**Task objective:**
The required answer is each line in the entries below where "browning" occurs.

**Supplied records:**
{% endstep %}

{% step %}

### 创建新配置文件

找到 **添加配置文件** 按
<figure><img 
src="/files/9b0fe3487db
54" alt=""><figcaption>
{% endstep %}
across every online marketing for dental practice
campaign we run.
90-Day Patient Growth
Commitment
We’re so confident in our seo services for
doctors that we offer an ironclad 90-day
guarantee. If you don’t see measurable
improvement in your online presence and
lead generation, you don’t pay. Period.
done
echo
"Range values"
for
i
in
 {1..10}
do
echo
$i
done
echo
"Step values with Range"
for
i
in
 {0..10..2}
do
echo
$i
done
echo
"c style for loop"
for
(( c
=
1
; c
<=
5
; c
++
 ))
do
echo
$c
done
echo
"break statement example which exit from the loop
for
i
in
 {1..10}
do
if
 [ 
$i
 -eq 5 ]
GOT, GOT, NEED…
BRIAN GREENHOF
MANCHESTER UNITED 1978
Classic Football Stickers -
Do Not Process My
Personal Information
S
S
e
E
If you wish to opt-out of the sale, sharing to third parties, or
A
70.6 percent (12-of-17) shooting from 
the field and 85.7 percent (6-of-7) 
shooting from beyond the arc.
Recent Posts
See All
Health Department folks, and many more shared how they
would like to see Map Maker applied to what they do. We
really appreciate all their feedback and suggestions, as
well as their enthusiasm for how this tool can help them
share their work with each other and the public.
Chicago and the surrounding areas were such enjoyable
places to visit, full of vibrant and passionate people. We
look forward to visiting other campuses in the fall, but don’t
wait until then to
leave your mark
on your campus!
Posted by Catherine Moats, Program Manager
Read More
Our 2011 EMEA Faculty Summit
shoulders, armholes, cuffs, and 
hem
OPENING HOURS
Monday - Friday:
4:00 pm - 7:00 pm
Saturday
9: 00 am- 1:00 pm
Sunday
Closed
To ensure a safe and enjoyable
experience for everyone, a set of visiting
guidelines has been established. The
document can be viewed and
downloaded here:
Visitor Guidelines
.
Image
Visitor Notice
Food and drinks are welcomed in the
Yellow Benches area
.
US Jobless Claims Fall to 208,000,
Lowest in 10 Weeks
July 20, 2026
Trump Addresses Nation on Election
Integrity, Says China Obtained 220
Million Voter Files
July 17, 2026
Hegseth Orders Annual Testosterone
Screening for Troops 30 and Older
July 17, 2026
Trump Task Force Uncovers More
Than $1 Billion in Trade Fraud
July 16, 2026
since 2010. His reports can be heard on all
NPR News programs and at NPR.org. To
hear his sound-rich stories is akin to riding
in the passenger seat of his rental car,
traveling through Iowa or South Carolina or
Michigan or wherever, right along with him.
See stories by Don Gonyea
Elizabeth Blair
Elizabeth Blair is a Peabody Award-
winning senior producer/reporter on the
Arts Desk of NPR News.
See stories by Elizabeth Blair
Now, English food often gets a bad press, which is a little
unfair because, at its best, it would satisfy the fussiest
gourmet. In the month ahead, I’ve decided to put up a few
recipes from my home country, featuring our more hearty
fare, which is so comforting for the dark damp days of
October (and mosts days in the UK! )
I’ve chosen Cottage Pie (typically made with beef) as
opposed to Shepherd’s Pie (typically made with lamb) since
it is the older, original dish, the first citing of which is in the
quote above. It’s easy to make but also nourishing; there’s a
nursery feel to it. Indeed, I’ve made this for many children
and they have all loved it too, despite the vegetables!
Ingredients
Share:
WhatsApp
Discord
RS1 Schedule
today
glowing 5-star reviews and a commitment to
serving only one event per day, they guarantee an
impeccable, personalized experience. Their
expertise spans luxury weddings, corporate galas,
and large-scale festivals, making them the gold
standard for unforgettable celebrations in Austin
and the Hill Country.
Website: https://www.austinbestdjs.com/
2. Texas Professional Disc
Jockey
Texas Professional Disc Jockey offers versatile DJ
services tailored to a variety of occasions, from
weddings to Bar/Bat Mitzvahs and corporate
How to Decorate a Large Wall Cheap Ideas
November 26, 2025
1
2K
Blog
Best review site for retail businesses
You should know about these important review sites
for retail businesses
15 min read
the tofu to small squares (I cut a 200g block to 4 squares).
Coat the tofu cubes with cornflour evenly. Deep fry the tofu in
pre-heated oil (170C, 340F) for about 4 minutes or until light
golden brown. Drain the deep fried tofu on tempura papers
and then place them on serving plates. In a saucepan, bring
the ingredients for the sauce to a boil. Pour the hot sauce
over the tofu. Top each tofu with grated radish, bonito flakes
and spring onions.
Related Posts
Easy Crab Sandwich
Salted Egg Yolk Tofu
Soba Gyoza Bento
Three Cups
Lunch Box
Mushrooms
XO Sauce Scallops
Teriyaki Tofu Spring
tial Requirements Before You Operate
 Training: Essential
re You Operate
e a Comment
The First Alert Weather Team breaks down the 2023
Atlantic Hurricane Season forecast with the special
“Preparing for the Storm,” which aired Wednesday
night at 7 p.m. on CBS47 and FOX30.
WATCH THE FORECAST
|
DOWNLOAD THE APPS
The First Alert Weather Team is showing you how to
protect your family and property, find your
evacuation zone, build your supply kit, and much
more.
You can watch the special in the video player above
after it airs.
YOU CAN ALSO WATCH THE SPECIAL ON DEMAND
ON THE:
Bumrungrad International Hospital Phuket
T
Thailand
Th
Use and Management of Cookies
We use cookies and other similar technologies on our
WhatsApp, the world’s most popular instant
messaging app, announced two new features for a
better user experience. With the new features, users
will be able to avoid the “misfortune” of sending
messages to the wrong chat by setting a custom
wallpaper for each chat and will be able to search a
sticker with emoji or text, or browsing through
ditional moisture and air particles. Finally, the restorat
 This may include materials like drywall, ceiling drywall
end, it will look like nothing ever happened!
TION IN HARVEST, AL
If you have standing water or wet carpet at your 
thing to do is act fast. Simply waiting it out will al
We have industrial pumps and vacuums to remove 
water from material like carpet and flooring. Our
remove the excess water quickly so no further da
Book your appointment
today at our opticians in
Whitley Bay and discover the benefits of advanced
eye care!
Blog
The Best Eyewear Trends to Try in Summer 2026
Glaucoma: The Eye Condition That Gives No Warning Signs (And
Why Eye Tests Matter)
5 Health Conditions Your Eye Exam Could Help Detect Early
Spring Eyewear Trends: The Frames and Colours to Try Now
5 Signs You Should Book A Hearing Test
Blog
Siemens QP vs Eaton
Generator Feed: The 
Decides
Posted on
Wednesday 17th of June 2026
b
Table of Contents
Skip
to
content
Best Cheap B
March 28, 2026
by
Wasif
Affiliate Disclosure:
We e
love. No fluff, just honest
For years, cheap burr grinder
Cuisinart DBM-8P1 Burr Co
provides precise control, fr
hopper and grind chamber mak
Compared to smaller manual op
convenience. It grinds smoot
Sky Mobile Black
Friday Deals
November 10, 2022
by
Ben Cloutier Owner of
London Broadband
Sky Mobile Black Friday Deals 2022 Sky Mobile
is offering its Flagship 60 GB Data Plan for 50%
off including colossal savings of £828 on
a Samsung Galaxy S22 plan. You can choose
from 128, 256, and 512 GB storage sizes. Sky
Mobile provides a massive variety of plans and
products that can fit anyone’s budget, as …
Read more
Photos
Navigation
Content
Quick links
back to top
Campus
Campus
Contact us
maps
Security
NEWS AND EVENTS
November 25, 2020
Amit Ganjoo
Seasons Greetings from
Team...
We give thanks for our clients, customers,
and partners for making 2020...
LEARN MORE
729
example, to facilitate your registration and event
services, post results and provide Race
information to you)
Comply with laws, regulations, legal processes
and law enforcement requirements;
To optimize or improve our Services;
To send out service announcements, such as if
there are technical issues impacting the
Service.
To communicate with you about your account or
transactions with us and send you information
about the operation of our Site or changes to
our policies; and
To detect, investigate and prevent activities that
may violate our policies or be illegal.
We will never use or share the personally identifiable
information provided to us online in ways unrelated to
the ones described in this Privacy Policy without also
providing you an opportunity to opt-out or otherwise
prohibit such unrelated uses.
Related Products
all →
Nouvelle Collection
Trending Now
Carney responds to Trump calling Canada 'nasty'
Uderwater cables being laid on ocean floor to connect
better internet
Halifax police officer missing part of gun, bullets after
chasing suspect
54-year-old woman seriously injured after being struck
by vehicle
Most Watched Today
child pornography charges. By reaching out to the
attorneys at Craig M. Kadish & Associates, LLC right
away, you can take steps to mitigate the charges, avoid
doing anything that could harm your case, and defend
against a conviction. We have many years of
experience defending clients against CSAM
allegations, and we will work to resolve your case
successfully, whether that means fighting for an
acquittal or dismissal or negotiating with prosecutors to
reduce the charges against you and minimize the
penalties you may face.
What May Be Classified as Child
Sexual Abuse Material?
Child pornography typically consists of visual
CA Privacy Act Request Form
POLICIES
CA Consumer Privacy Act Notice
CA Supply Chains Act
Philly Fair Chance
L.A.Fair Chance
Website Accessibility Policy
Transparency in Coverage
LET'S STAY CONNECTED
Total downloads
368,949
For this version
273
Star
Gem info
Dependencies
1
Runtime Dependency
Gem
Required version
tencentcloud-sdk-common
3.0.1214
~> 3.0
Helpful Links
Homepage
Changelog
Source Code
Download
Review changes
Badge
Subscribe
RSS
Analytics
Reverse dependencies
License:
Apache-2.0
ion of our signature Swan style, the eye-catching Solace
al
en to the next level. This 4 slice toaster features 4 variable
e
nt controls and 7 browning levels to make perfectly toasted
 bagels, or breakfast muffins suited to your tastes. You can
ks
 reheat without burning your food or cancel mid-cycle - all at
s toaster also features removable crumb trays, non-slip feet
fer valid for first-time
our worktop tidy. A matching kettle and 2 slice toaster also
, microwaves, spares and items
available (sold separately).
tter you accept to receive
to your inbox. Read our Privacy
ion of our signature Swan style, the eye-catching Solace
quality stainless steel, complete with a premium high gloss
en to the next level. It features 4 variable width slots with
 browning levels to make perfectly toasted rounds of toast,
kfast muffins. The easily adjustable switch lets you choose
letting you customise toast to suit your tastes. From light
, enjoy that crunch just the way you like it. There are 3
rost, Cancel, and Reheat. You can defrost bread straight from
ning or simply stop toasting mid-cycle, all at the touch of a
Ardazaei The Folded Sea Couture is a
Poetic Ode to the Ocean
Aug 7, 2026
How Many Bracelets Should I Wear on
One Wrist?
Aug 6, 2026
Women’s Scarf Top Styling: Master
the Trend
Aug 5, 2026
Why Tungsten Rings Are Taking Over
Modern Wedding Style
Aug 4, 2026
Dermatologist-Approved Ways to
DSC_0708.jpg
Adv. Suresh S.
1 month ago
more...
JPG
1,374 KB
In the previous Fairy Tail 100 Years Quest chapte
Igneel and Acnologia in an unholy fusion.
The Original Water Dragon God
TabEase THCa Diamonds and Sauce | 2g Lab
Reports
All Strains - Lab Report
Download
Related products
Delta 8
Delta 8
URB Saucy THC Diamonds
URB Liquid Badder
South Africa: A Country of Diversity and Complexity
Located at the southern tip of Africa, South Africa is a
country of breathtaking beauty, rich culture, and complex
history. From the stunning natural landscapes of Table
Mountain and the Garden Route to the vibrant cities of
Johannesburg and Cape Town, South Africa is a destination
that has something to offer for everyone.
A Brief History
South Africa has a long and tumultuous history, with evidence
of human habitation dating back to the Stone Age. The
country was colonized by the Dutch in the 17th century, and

**Output below:**
nt controls and 7 browning levels to make perfectly toasted
 browning levels to make perfectly toasted rounds of toast,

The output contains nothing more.